Mario, atteint d'une maladie dont il ne guérira pas, a choisi de faire à son fils le cadeau ultime d'un voyage ensemble, entre hommes, quelques jours durant : « fallait que je te fabrique ce souvenir… ». Pour une raison qui restera mystérieuse, — il est vaguement question de livraisons — Mario emprunte à son frère Juanjo un imposant camion de marque Peterbilt que les deux voyageurs, le père et le fils, personnifient en le baptisant Pedro. Et c'est parti pour plusieurs jours d'aventures sur les routes : Mario et Lito s'arrêtent pour la nuit dans des auberges mal famées ou couchent dans leur cabine sur des parkings de routiers. Lito ignore l'état de santé de son père, qui bientôt s'avère critique. Elena, très inquiète, reste en relation avec eux par téléphone et Lito s'amuse à lui envoyer des textos volontairement mal écrits.

Elena laissée seule pendant cette fin de vacances où elle attend la rentrée scolaire — « quand je n'enseigne pas, je m'ennuie » — devient la maîtresse du Dr Escalante, le médecin de Mario. « Ça me fait drôle de reprendre l'écriture » confesse-t-elle à son journal après le départ de l'amant. Toute à sa nouvelle passion érotique elle a l'impression de devenir une autre femme, une femme qui ne veut pas voir la progression de la maladie mortelle.

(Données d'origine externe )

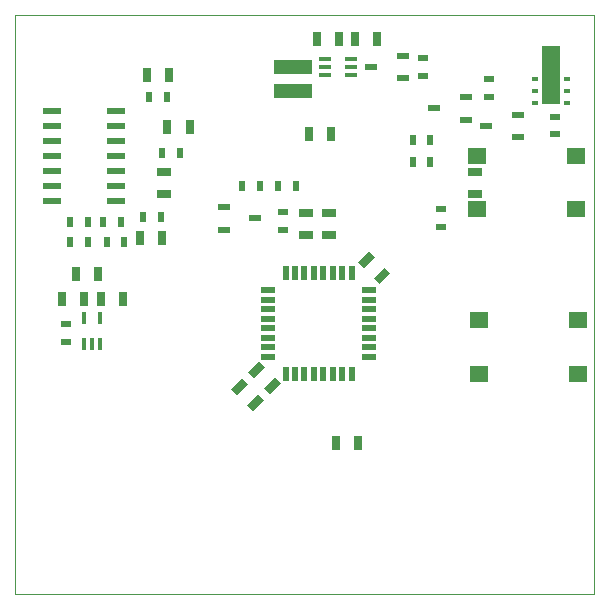
<source format=gbr>
G04 #@! TF.FileFunction,Paste,Top*
%FSLAX46Y46*%
G04 Gerber Fmt 4.6, Leading zero omitted, Abs format (unit mm)*
G04 Created by KiCad (PCBNEW 4.0.4+dfsg1-stable) date Tue Feb 14 21:55:06 2017*
%MOMM*%
%LPD*%
G01*
G04 APERTURE LIST*
%ADD10C,0.100000*%
%ADD11R,0.500000X1.200000*%
%ADD12R,1.200000X0.500000*%
%ADD13R,0.700000X1.300000*%
%ADD14R,0.500000X0.900000*%
%ADD15R,1.300000X0.700000*%
%ADD16R,1.000000X0.600000*%
%ADD17R,0.900000X0.500000*%
%ADD18R,1.600000X1.400000*%
%ADD19R,1.500000X0.600000*%
%ADD20R,0.400000X1.000000*%
%ADD21R,3.200000X1.200000*%
%ADD22R,1.000000X0.350000*%
%ADD23R,0.600000X0.400000*%
%ADD24R,1.500000X5.000000*%
G04 APERTURE END LIST*
D10*
X118400000Y-118300000D02*
X167400000Y-118300000D01*
X118400000Y-69300000D02*
X118400000Y-118300000D01*
X167400000Y-69300000D02*
X118400000Y-69300000D01*
X167400000Y-118300000D02*
X167400000Y-69300000D01*
D11*
X146900000Y-91150000D03*
X146100000Y-91150000D03*
X145300000Y-91150000D03*
X144500000Y-91150000D03*
X143700000Y-91150000D03*
X142900000Y-91150000D03*
X142100000Y-91150000D03*
X141300000Y-91150000D03*
D12*
X139850000Y-92600000D03*
X139850000Y-93400000D03*
X139850000Y-94200000D03*
X139850000Y-95000000D03*
X139850000Y-95800000D03*
X139850000Y-96600000D03*
X139850000Y-97400000D03*
X139850000Y-98200000D03*
D11*
X141300000Y-99650000D03*
X142100000Y-99650000D03*
X142900000Y-99650000D03*
X143700000Y-99650000D03*
X144500000Y-99650000D03*
X145300000Y-99650000D03*
X146100000Y-99650000D03*
X146900000Y-99650000D03*
D12*
X148350000Y-98200000D03*
X148350000Y-97400000D03*
X148350000Y-96600000D03*
X148350000Y-95800000D03*
X148350000Y-95000000D03*
X148350000Y-94200000D03*
X148350000Y-93400000D03*
X148350000Y-92600000D03*
D13*
X147450000Y-105500000D03*
X145550000Y-105500000D03*
D14*
X153550000Y-81700000D03*
X152050000Y-81700000D03*
D10*
G36*
X140878858Y-100459619D02*
X139959619Y-101378858D01*
X139464644Y-100883883D01*
X140383883Y-99964644D01*
X140878858Y-100459619D01*
X140878858Y-100459619D01*
G37*
G36*
X139535356Y-99116117D02*
X138616117Y-100035356D01*
X138121142Y-99540381D01*
X139040381Y-98621142D01*
X139535356Y-99116117D01*
X139535356Y-99116117D01*
G37*
G36*
X147421142Y-90240381D02*
X148340381Y-89321142D01*
X148835356Y-89816117D01*
X147916117Y-90735356D01*
X147421142Y-90240381D01*
X147421142Y-90240381D01*
G37*
G36*
X148764644Y-91583883D02*
X149683883Y-90664644D01*
X150178858Y-91159619D01*
X149259619Y-92078858D01*
X148764644Y-91583883D01*
X148764644Y-91583883D01*
G37*
G36*
X139478858Y-101859619D02*
X138559619Y-102778858D01*
X138064644Y-102283883D01*
X138983883Y-101364644D01*
X139478858Y-101859619D01*
X139478858Y-101859619D01*
G37*
G36*
X138135356Y-100516117D02*
X137216117Y-101435356D01*
X136721142Y-100940381D01*
X137640381Y-100021142D01*
X138135356Y-100516117D01*
X138135356Y-100516117D01*
G37*
D15*
X145000000Y-87950000D03*
X145000000Y-86050000D03*
X143000000Y-87950000D03*
X143000000Y-86050000D03*
X157300000Y-84450000D03*
X157300000Y-82550000D03*
D13*
X145150000Y-79400000D03*
X143250000Y-79400000D03*
X133200000Y-78750000D03*
X131300000Y-78750000D03*
X129550000Y-74400000D03*
X131450000Y-74400000D03*
X123550000Y-91200000D03*
X125450000Y-91200000D03*
D15*
X131000000Y-82550000D03*
X131000000Y-84450000D03*
D13*
X128950000Y-88200000D03*
X130850000Y-88200000D03*
X125650000Y-93300000D03*
X127550000Y-93300000D03*
X124250000Y-93300000D03*
X122350000Y-93300000D03*
X149050000Y-71300000D03*
X147150000Y-71300000D03*
X143950000Y-71300000D03*
X145850000Y-71300000D03*
D16*
X151250000Y-74650000D03*
X151250000Y-72750000D03*
X148550000Y-73700000D03*
D17*
X154500000Y-87250000D03*
X154500000Y-85750000D03*
D14*
X152050000Y-79900000D03*
X153550000Y-79900000D03*
X140650000Y-83800000D03*
X142150000Y-83800000D03*
X137650000Y-83800000D03*
X139150000Y-83800000D03*
X129750000Y-76250000D03*
X131250000Y-76250000D03*
X130850000Y-81000000D03*
X132350000Y-81000000D03*
X123050000Y-86800000D03*
X124550000Y-86800000D03*
X125850000Y-86800000D03*
X127350000Y-86800000D03*
X129250000Y-86400000D03*
X130750000Y-86400000D03*
D17*
X152900000Y-74450000D03*
X152900000Y-72950000D03*
X122700000Y-96950000D03*
X122700000Y-95450000D03*
D18*
X165900000Y-85750000D03*
X165900000Y-81250000D03*
X157500000Y-85750000D03*
X157500000Y-81250000D03*
D19*
X126950000Y-85060000D03*
X126950000Y-83790000D03*
X126950000Y-82520000D03*
X126950000Y-81250000D03*
X126950000Y-79980000D03*
X126950000Y-78710000D03*
X126950000Y-77440000D03*
X121550000Y-77440000D03*
X121550000Y-78710000D03*
X121550000Y-79980000D03*
X121550000Y-81250000D03*
X121550000Y-82520000D03*
X121550000Y-83790000D03*
X121550000Y-85060000D03*
D20*
X124250000Y-97100000D03*
X124900000Y-97100000D03*
X125550000Y-97100000D03*
X125550000Y-94900000D03*
X124250000Y-94900000D03*
D21*
X141900000Y-75740000D03*
X141900000Y-73660000D03*
D22*
X146800000Y-74350000D03*
X146800000Y-73700000D03*
X146800000Y-73050000D03*
X144600000Y-73050000D03*
X144600000Y-73700000D03*
X144600000Y-74350000D03*
D14*
X123050000Y-88500000D03*
X124550000Y-88500000D03*
X126150000Y-88500000D03*
X127650000Y-88500000D03*
D18*
X166100000Y-99650000D03*
X166100000Y-95150000D03*
X157700000Y-99650000D03*
X157700000Y-95150000D03*
D23*
X165100000Y-76700000D03*
X165100000Y-75700000D03*
X165100000Y-74700000D03*
X162400000Y-74700000D03*
X162400000Y-75700000D03*
X162400000Y-76700000D03*
D24*
X163750000Y-74400000D03*
D16*
X160950000Y-79650000D03*
X160950000Y-77750000D03*
X158250000Y-78700000D03*
X156550000Y-78150000D03*
X156550000Y-76250000D03*
X153850000Y-77200000D03*
D17*
X164100000Y-79400000D03*
X164100000Y-77900000D03*
X158500000Y-76200000D03*
X158500000Y-74700000D03*
D16*
X136050000Y-85550000D03*
X136050000Y-87450000D03*
X138750000Y-86500000D03*
D17*
X141100000Y-87450000D03*
X141100000Y-85950000D03*
M02*

</source>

Elle est pourtant bientôt amenée à rejoindre son mari hospitalisé et avant d'être brisée par le deuil elle aura déjà éprouvé des remords : « parfois je me dis que la maladie est une punition… ». Dans sa solitude, elle trouve dans les livres des citations qui font écho à son désarroi : Virginia Woolf, Ana Maria Matute, Christian Bobin, Irène Némirovski… et d'autres encore qui attestent de la culture d'Elena en même temps que des bons goûts littéraires d'Andrés Neuman.

Mario, lui, n'a pas le même capital culturel. Il cajole son fils d'amusantes épithètes animalières : « raton golfeur », « requin à casquette », « lézard polyglotte », « petit kangourou électronique » ou encore « marmotte questionneuse » au fil des conversations dans la cabine du camion. Ainsi s'efforce-t-il de rendre heureux son garçon et de lui forger de joyeux et tendres souvenirs qu'il espère indélébiles tandis qu'il restera à Elena les cassettes enregistrées par son mari comme autant de preuves d'amour. Lito, hébergé chez les grands-parents pendant que Mario s'éteint à l'hôpital, reste convaincu que son père a été victime d'un accident de la circulation. Mais il devient néanmoins un jeune garçon prêt à se battre après cette aventure initiatique.

« Parler seul » nous confronte moins à la joie au bonheur et à l'amour qu'à leurs adversaires : le mensonge, la maladie et la mort.

 

• Andrés Neuman. Parler seul. Traduit par Alexandra Carrasco. Buchet-Chastel, 2014, 166 pages.